When Hashem created the world, the Torah states, “the darkness was upon the deep (tehom).”  The Ralbag explains that the tehom is synonymous with the element of earth.  In those deepest recesses of the Earth, everything is dark and unknown.  And yet, without that deep, dark, unknown, the tree on top couldn’t grow.

Sometimes in life, we feel overwhelmed by the deep, dark, unknown.  We struggle with health issues, relationship problems, financial difficulties.  And it seems almost claustrophobic, so dark, so buried alive.  We feel like there’s nowhere out, nowhere to turn.  Trapped beneath the thickness of the earth.

At those times, you need to remember that the entire ‘deep’ is an essential part of the tree on top of the surface.  How do you grow in life?  How do you become strong and bear fruit? When you harness life’s challenges to grow and become stronger.
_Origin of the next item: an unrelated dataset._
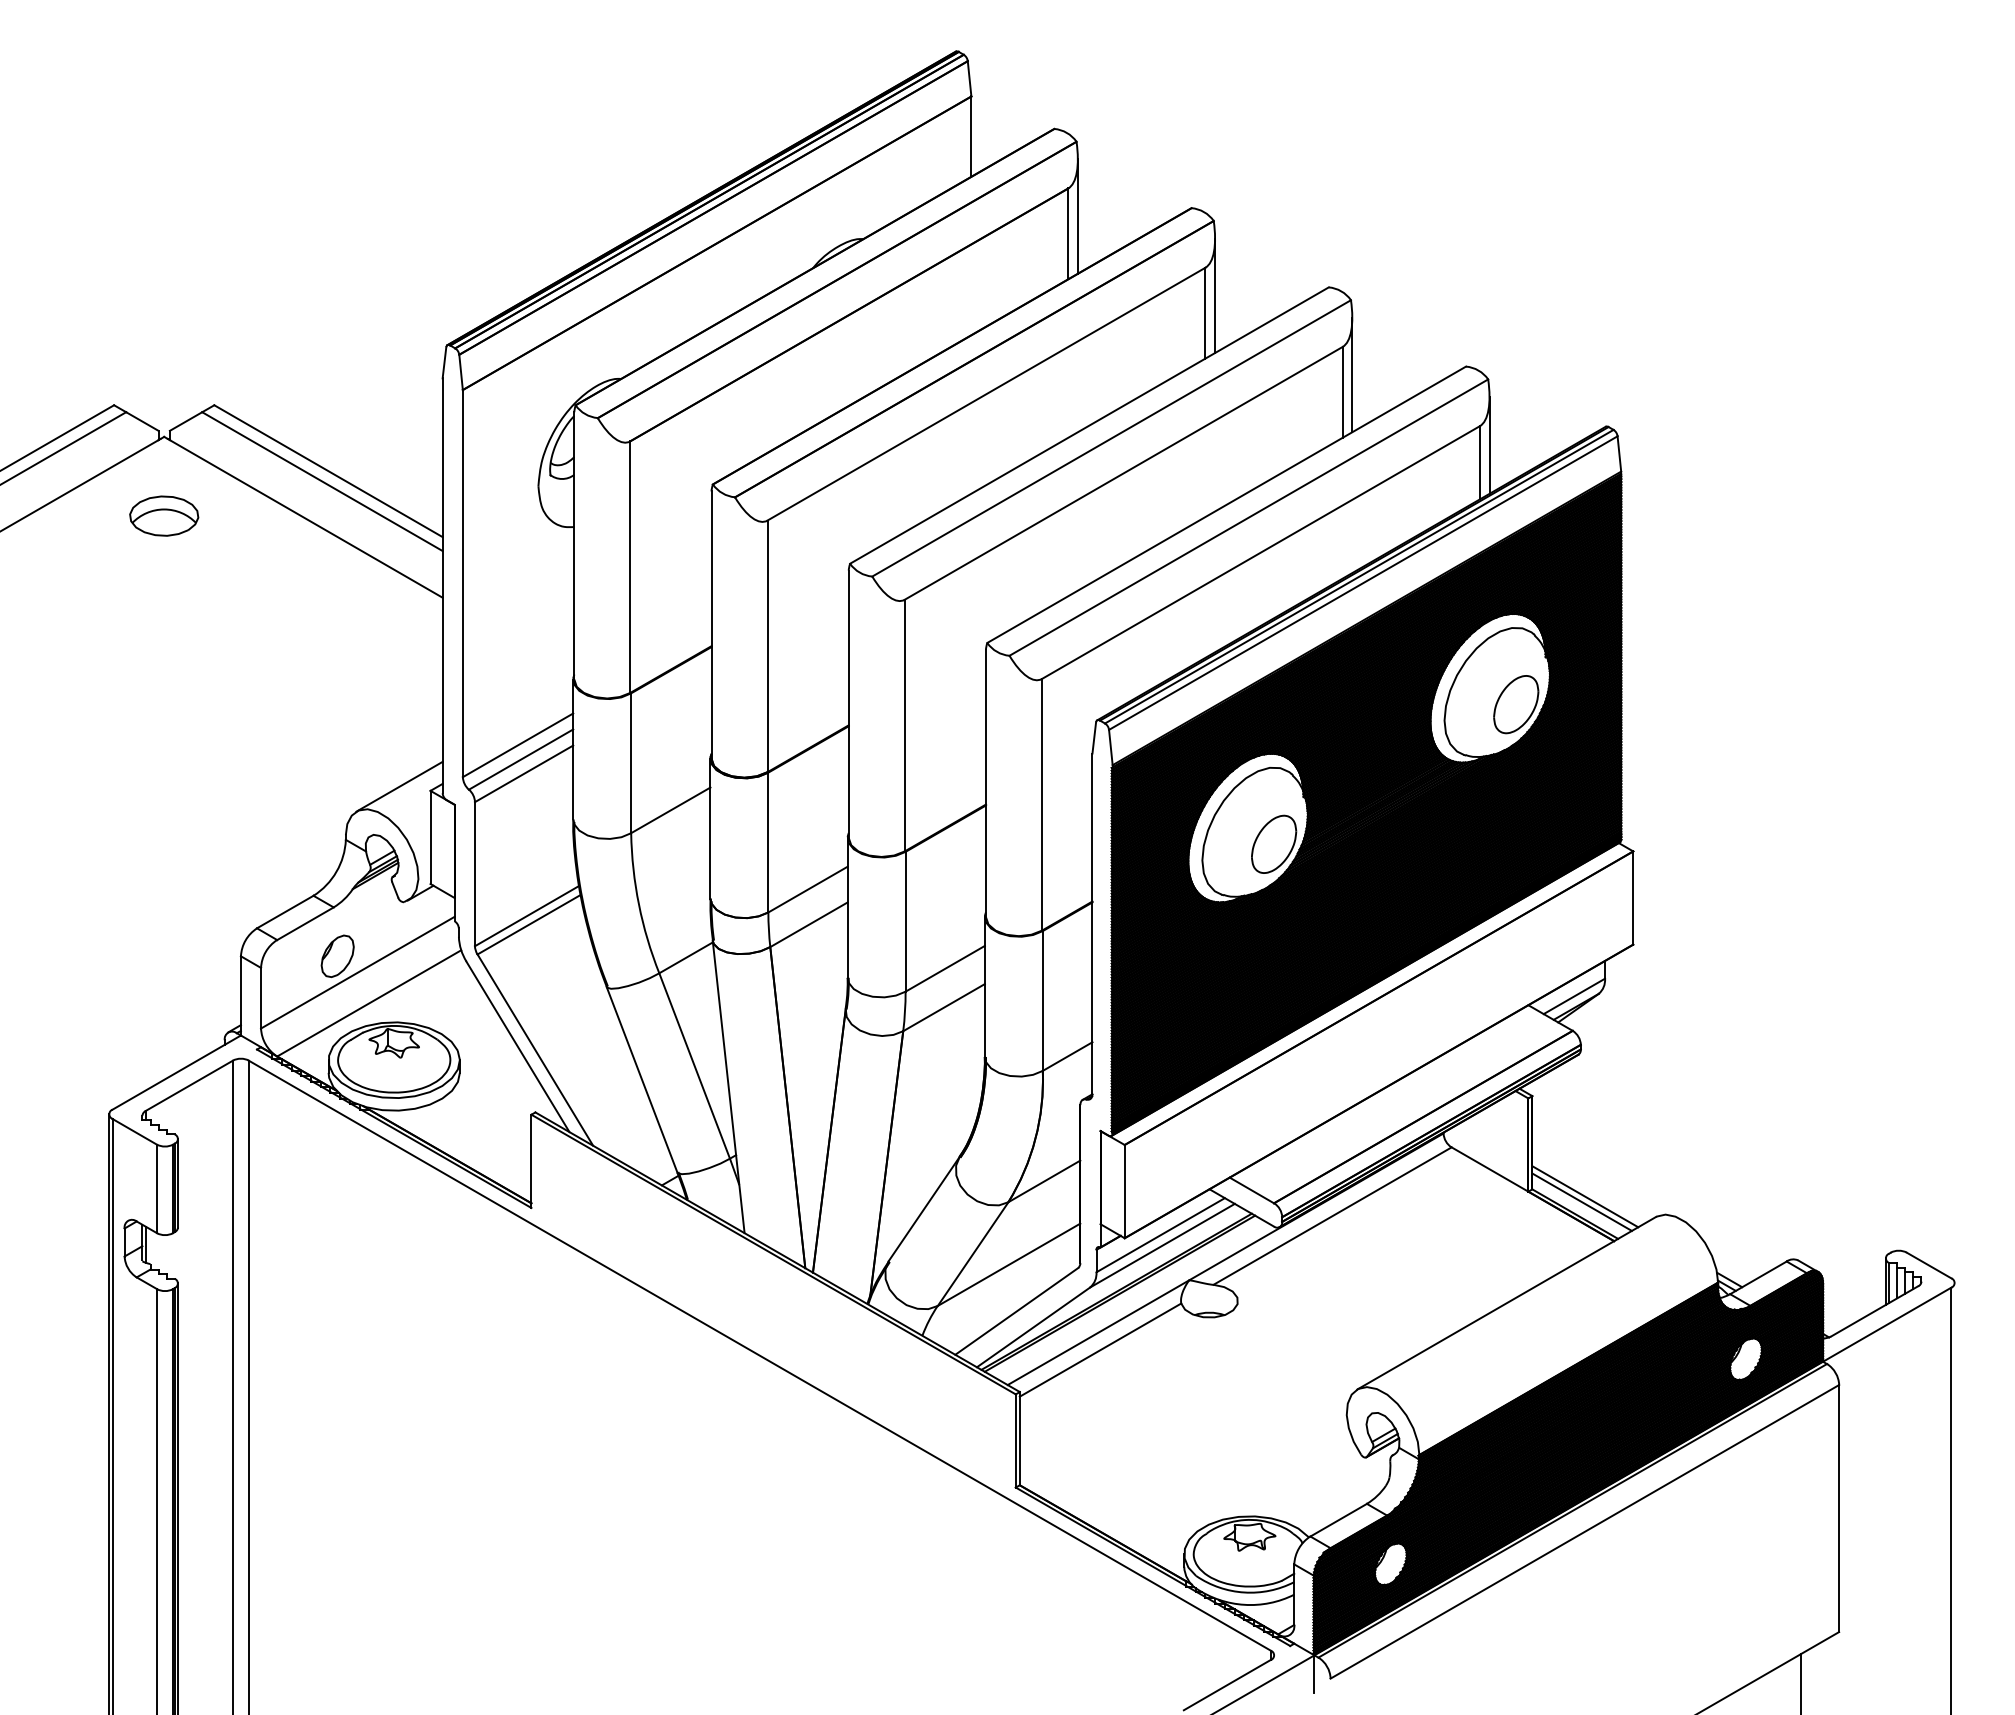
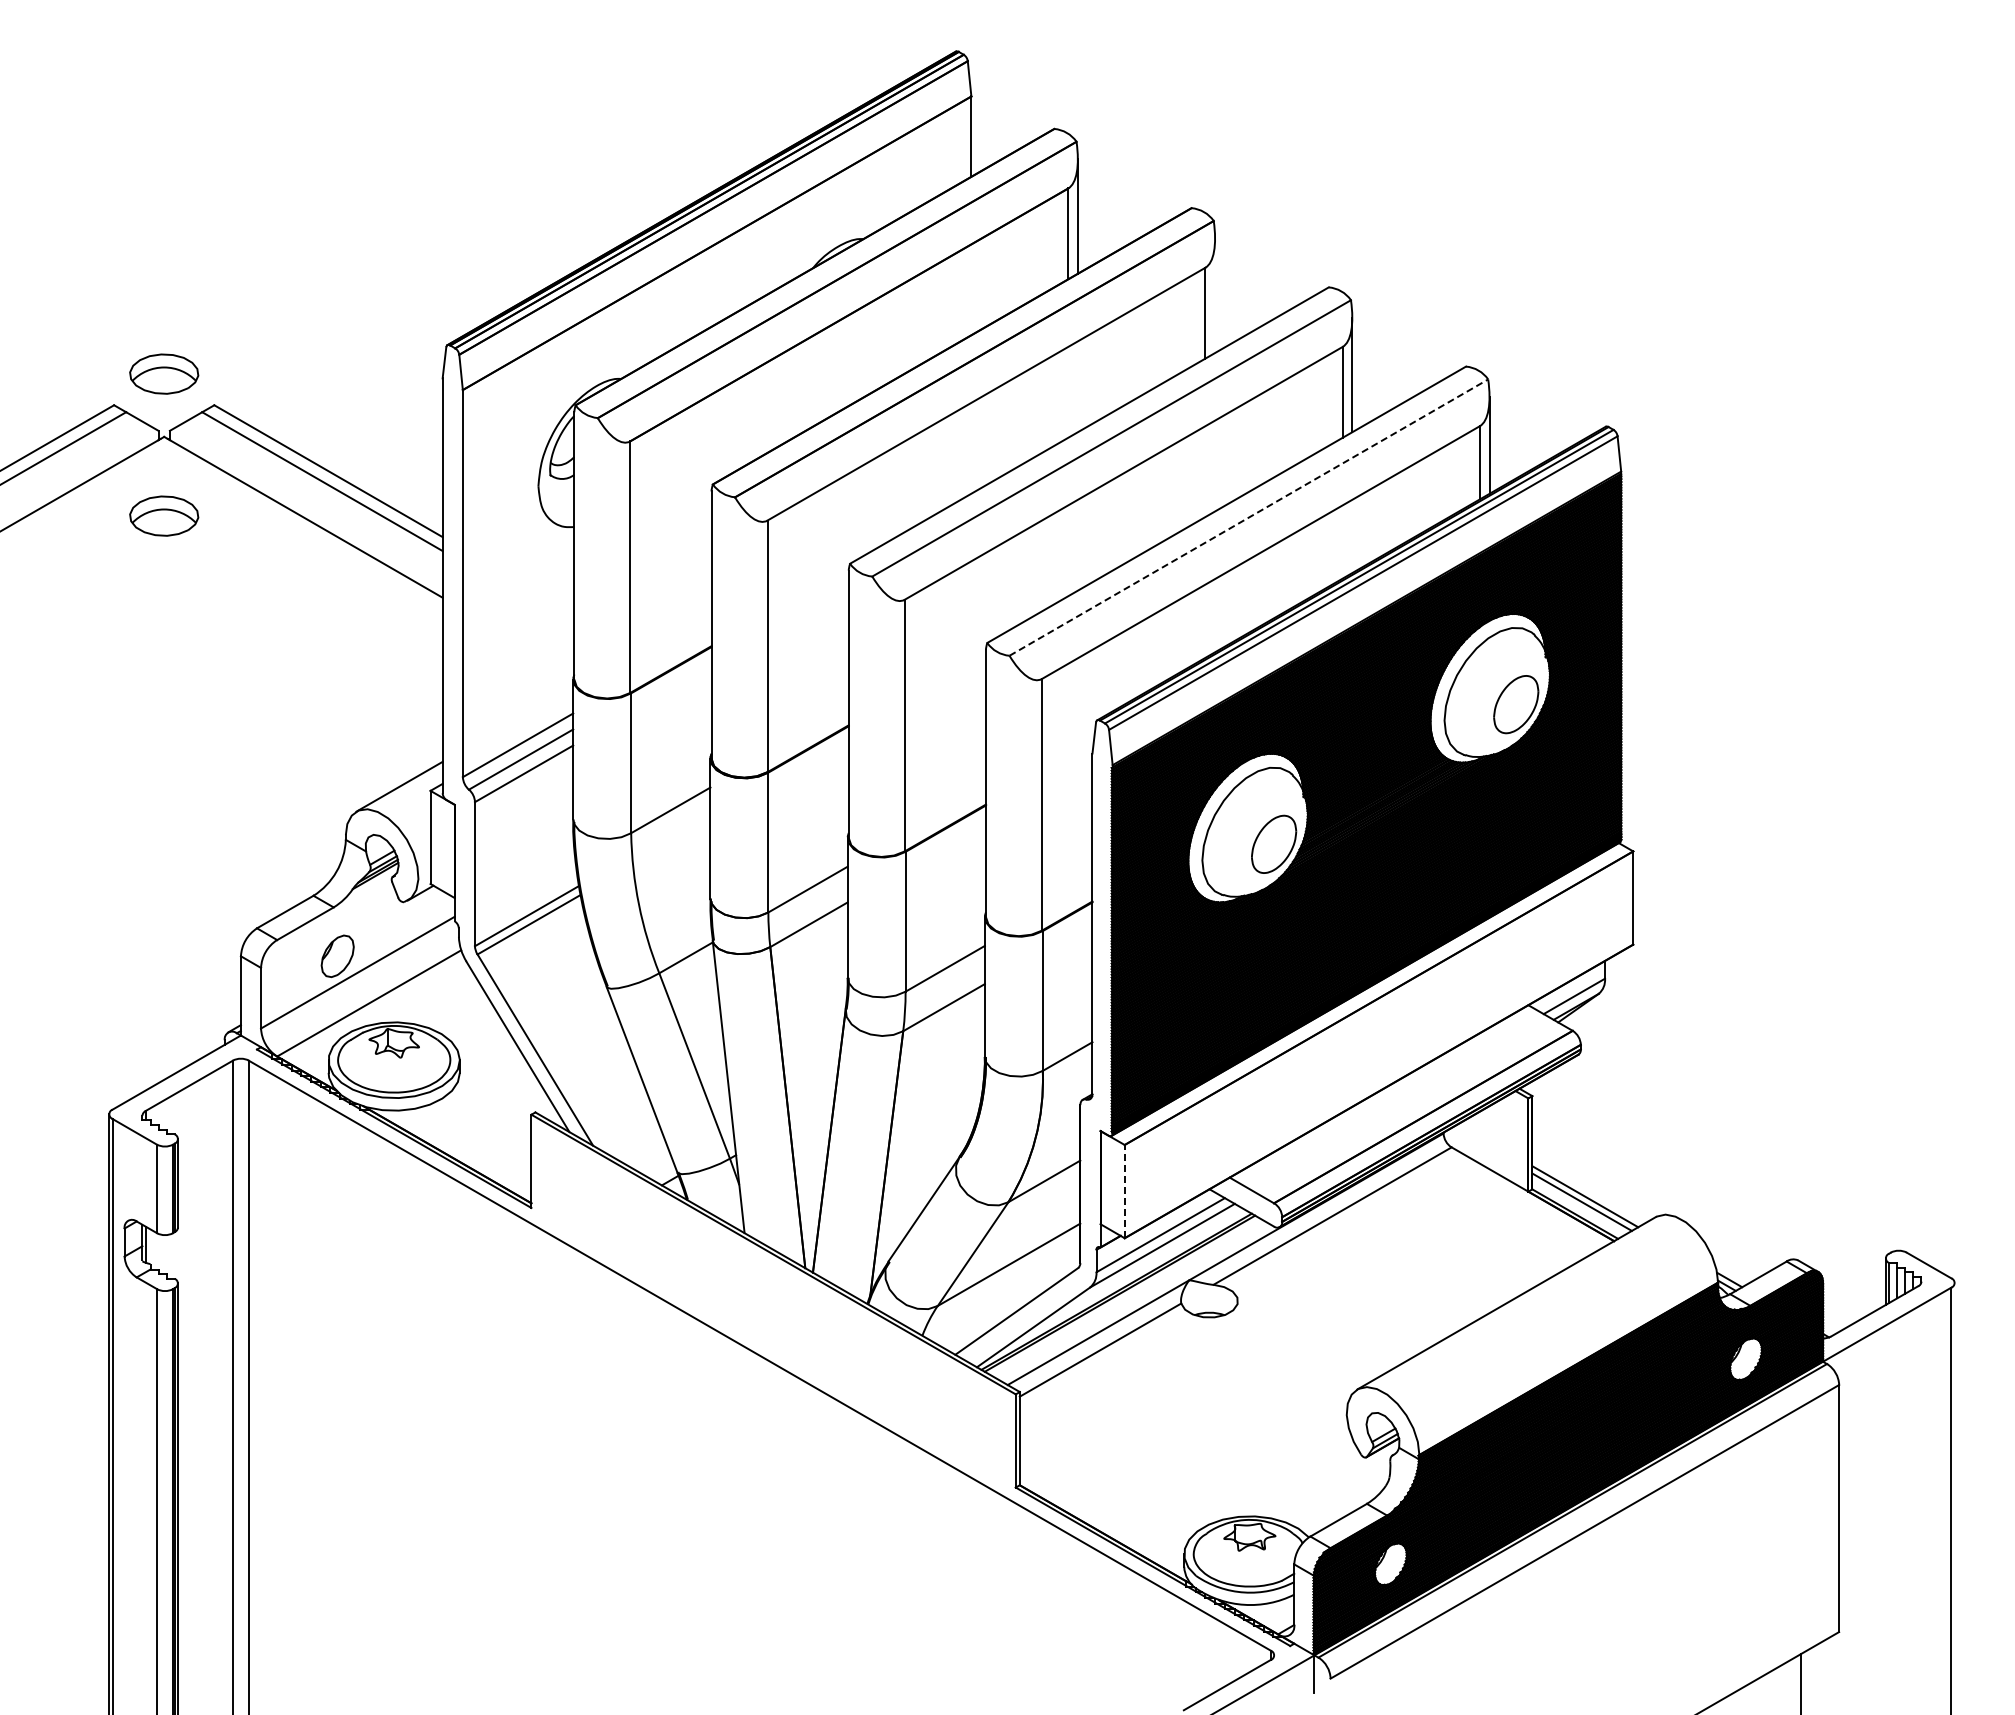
line at (1215, 295): present -> none
part at (164, 373): none -> present
line at (1249, 517): solid -> dashed
line at (1124, 1191): solid -> dashed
Nobody chooses the challenges the Almighty sends their way.  But if you had no challenges, no hurdles in life, there would be no point living.  You might as well have stayed up there in Heaven with Dad.  He sent you down here to Earth for you to be challenged and overcome the challenges.  When you do so, your soul reaches an even greater spiritual height than it ever previously enjoyed!  That’s why it’s the deep, dark, unknown that creates the strong, powerful tree above the surface.  Without the trials and tribulations, there can be no successes.


I don’t know about you, but I think life is challenging enough as it is on this planet, without worrying about what other difficulties we might have to encounter elsewhere!   May you harness all the energy of the deep to become the strong, powerful, fruit-bearing individual Hashem has destined you to be!